### What the task requires
Please reproduce the data below exactly, from the first line to the last.

### Provided information
━━━━━━

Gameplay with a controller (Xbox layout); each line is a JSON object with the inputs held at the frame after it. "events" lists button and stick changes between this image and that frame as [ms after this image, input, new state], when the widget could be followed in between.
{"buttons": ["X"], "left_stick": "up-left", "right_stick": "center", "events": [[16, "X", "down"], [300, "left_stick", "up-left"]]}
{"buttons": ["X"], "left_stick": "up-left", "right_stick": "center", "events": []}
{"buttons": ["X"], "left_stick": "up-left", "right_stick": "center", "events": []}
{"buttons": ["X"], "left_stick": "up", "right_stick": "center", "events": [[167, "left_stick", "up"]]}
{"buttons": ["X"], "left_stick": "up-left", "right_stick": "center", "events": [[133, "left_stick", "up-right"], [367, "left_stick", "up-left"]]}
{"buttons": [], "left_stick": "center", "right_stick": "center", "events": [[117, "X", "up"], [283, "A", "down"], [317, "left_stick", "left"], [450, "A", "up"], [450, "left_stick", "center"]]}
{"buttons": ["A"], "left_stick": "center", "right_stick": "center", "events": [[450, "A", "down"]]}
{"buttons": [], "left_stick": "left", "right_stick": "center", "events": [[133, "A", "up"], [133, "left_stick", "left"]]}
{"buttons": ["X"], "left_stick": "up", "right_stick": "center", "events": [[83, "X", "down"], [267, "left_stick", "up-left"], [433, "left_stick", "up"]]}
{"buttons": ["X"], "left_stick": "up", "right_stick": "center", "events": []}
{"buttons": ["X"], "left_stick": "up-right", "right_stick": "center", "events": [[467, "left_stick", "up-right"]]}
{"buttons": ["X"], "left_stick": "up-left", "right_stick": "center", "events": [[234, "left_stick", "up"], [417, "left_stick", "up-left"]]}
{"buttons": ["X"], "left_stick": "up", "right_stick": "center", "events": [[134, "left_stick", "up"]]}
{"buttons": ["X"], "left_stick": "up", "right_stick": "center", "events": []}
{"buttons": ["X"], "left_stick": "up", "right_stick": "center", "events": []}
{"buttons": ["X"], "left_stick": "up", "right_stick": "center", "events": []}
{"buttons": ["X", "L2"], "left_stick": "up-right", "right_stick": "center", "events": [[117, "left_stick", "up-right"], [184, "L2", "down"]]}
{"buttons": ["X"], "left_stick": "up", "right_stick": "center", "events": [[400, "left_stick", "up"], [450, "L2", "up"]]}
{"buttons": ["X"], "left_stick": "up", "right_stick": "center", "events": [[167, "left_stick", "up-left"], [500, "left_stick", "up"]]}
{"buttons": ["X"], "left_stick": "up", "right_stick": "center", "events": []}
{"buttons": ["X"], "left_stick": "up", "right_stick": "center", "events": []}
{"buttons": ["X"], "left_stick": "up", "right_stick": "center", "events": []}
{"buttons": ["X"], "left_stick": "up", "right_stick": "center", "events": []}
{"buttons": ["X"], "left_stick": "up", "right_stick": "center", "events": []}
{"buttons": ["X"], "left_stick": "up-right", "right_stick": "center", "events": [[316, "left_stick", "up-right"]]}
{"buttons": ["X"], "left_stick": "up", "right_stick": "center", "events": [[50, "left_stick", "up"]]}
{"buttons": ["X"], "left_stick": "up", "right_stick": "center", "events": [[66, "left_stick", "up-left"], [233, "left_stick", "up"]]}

━━━━━━

### Task solution
Gameplay with a controller (Xbox layout); each line is a JSON object with the inputs held at the frame after it. "events" lists button and stick changes between this image and that frame as [ms after this image, input, new state], when the widget could be followed in between.
{"buttons": ["X"], "left_stick": "up-left", "right_stick": "center", "events": [[16, "X", "down"], [300, "left_stick", "up-left"]]}
{"buttons": ["X"], "left_stick": "up-left", "right_stick": "center", "events": []}
{"buttons": ["X"], "left_stick": "up-left", "right_stick": "center", "events": []}
{"buttons": ["X"], "left_stick": "up", "right_stick": "center", "events": [[167, "left_stick", "up"]]}
{"buttons": ["X"], "left_stick": "up-left", "right_stick": "center", "events": [[133, "left_stick", "up-right"], [367, "left_stick", "up-left"]]}
{"buttons": [], "left_stick": "center", "right_stick": "center", "events": [[117, "X", "up"], [283, "A", "down"], [317, "left_stick", "left"], [450, "A", "up"], [450, "left_stick", "center"]]}
{"buttons": ["A"], "left_stick": "center", "right_stick": "center", "events": [[450, "A", "down"]]}
{"buttons": [], "left_stick": "left", "right_stick": "center", "events": [[133, "A", "up"], [133, "left_stick", "left"]]}
{"buttons": ["X"], "left_stick": "up", "right_stick": "center", "events": [[83, "X", "down"], [267, "left_stick", "up-left"], [433, "left_stick", "up"]]}
{"buttons": ["X"], "left_stick": "up", "right_stick": "center", "events": []}
{"buttons": ["X"], "left_stick": "up-right", "right_stick": "center", "events": [[467, "left_stick", "up-right"]]}
{"buttons": ["X"], "left_stick": "up-left", "right_stick": "center", "events": [[234, "left_stick", "up"], [417, "left_stick", "up-left"]]}
{"buttons": ["X"], "left_stick": "up", "right_stick": "center", "events": [[134, "left_stick", "up"]]}
{"buttons": ["X"], "left_stick": "up", "right_stick": "center", "events": []}
{"buttons": ["X"], "left_stick": "up", "right_stick": "center", "events": []}
{"buttons": ["X"], "left_stick": "up", "right_stick": "center", "events": []}
{"buttons": ["X", "L2"], "left_stick": "up-right", "right_stick": "center", "events": [[117, "left_stick", "up-right"], [184, "L2", "down"]]}
{"buttons": ["X"], "left_stick": "up", "right_stick": "center", "events": [[400, "left_stick", "up"], [450, "L2", "up"]]}
{"buttons": ["X"], "left_stick": "up", "right_stick": "center", "events": [[167, "left_stick", "up-left"], [500, "left_stick", "up"]]}
{"buttons": ["X"], "left_stick": "up", "right_stick": "center", "events": []}
{"buttons": ["X"], "left_stick": "up", "right_stick": "center", "events": []}
{"buttons": ["X"], "left_stick": "up", "right_stick": "center", "events": []}
{"buttons": ["X"], "left_stick": "up", "right_stick": "center", "events": []}
{"buttons": ["X"], "left_stick": "up", "right_stick": "center", "events": []}
{"buttons": ["X"], "left_stick": "up-right", "right_stick": "center", "events": [[316, "left_stick", "up-right"]]}
{"buttons": ["X"], "left_stick": "up", "right_stick": "center", "events": [[50, "left_stick", "up"]]}
{"buttons": ["X"], "left_stick": "up", "right_stick": "center", "events": [[66, "left_stick", "up-left"], [233, "left_stick", "up"]]}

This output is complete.